Artists must take responsibility for their art and their careers, how and where the art is seen, and under what circumstances. Creativity and innovation are rewarded. Stupidity is punished. Mays Mayhew is an artist who is getting it right, commandeering a pop-up space in the Loop and inverting the formula. Instead of putting the art on the inside facing in, where few of the Loop's thousands see it ,she has put it in the windows and it's seen by all. I commend her for her innovative creativity.



That's it friends. More art is on the horizon. Time to appreciate the weather and get on out.
Thanks very much,
Paul Klein


Paul
Thanks for this article and for the photographs.
Great city. Great Art. Tremendous effort. And we will always make it happen.
Like the new site. Your energy appears boundless. Thanks
Thanks Paul,
I am living in Germany right now doing a year of research, looking at art rather than making it and struck by how much of the work I've seen (and specifically sought out) that addresses our very pressing social and political issues, past and present. Certainly in Germany the history of this kind of work is infinite but I was also just in Spain for the first time and enjoyed a look through their cultural history as well. In July when I return to my studio in Champaign, I'll begin the exciting and daunting task of trying to make sense of it and integrate it into my own work. These letters are a huge help to me as well. Thanks for taking the time to write them.

Information shown >>
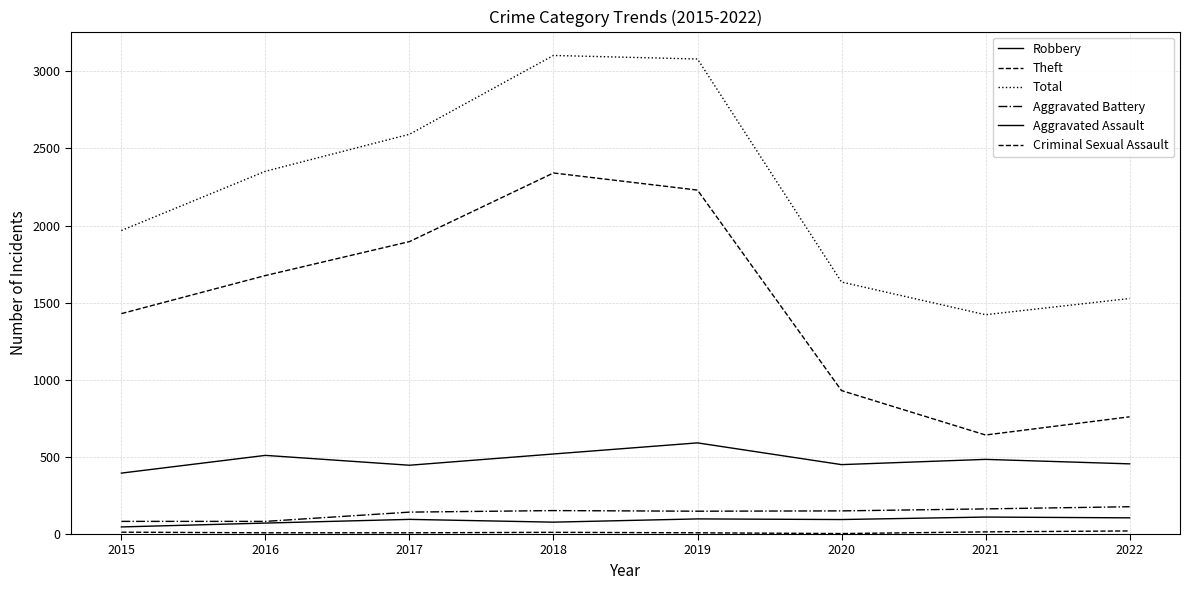

Where is Total nearest to the value 2262?

2016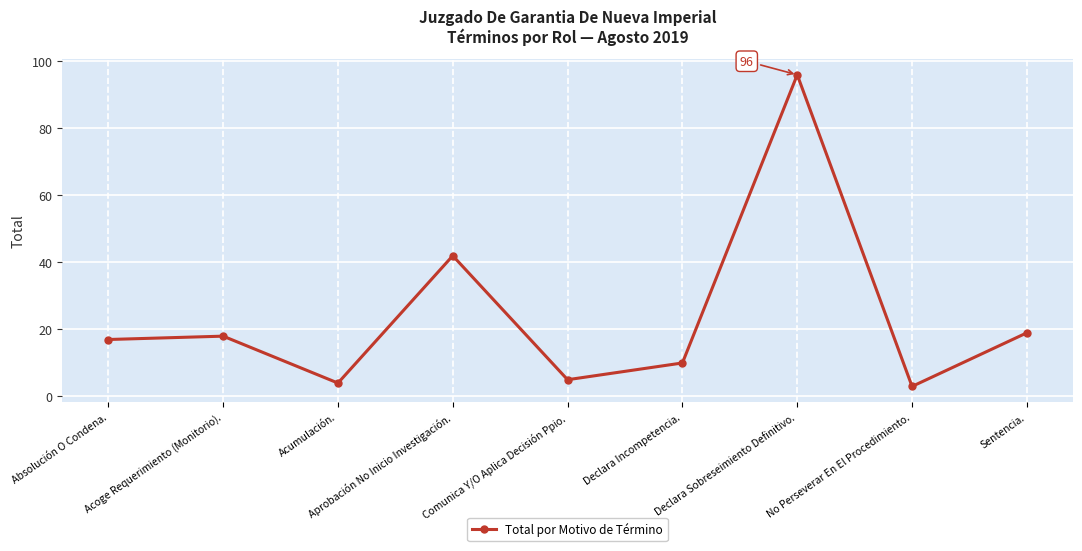

The chart shows a value of 5 at Comunica Y/O Aplica Decisión Ppio.. True or false?

True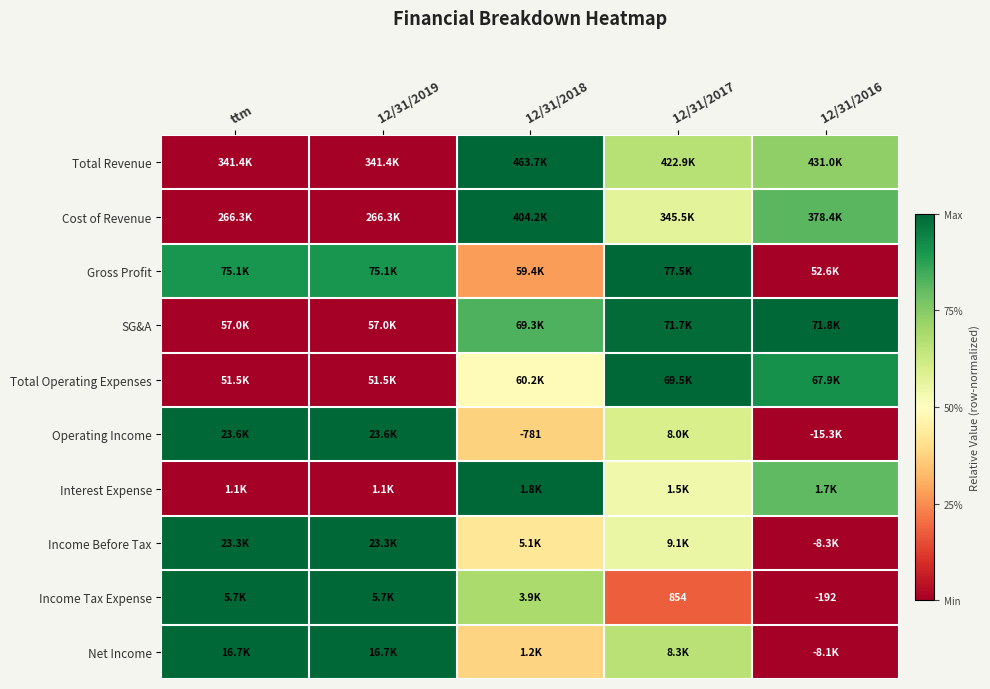

Is it true that SG&A equals 1.8 at 12/31/2016?

False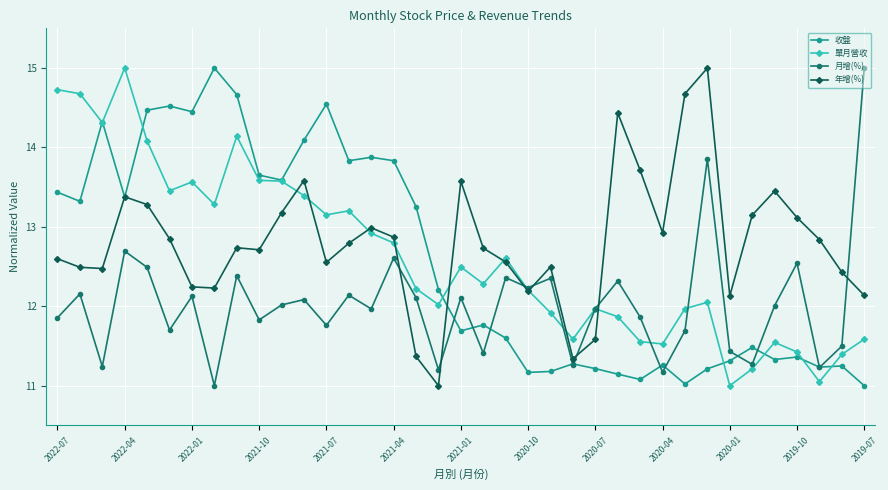

How many times do 年增(%) and 月增(%) cross each other?

7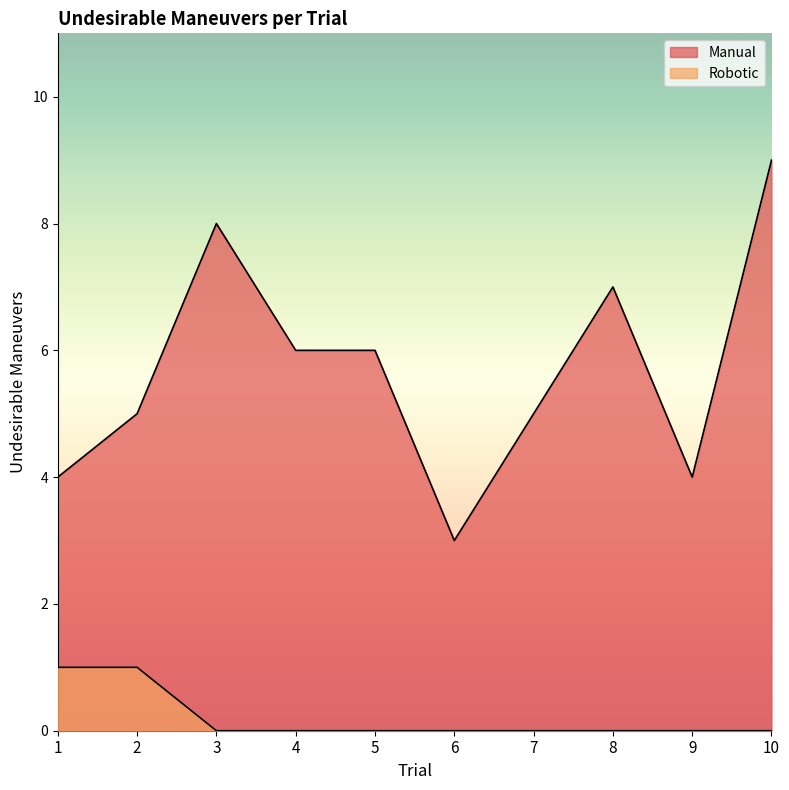

At 9, list the series in order from smallest to largest.

Robotic, Manual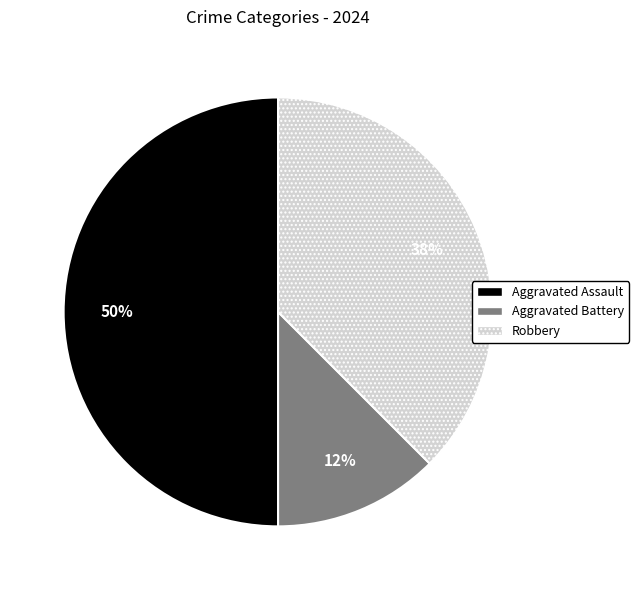

Which has a higher value, Aggravated Battery or Robbery?

Robbery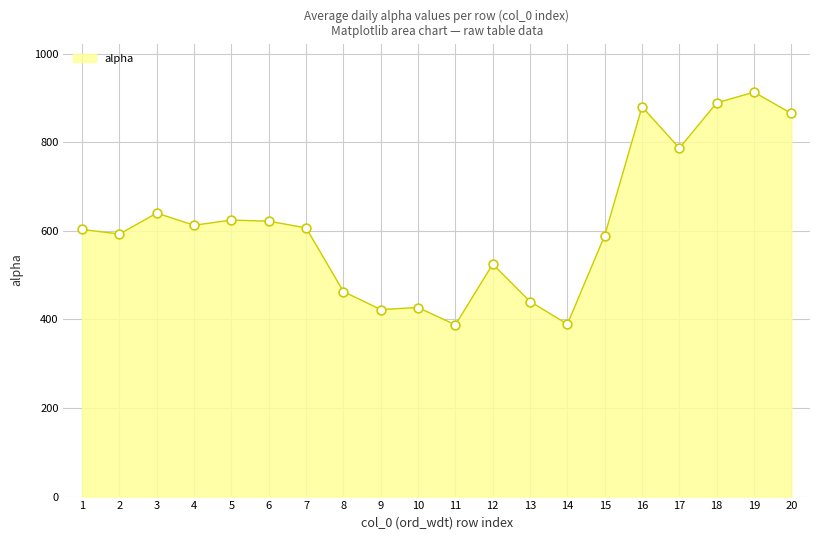

Which has a higher value, 12 or 4?

4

What you have to do >> Write out the newsletter excerpt word for word, starting at "Great city. Great" and ending at "to write them.". The items are separate material and have no connection to the newsletter excerpt.

Expected answer >>
Great city. Great Art. Tremendous effort. And we will always make it happen.
Like the new site. Your energy appears boundless. Thanks
Thanks Paul,
I am living in Germany right now doing a year of research, looking at art rather than making it and struck by how much of the work I've seen (and specifically sought out) that addresses our very pressing social and political issues, past and present. Certainly in Germany the history of this kind of work is infinite but I was also just in Spain for the first time and enjoyed a look through their cultural history as well. In July when I return to my studio in Champaign, I'll begin the exciting and daunting task of trying to make sense of it and integrate it into my own work. These letters are a huge help to me as well. Thanks for taking the time to write them.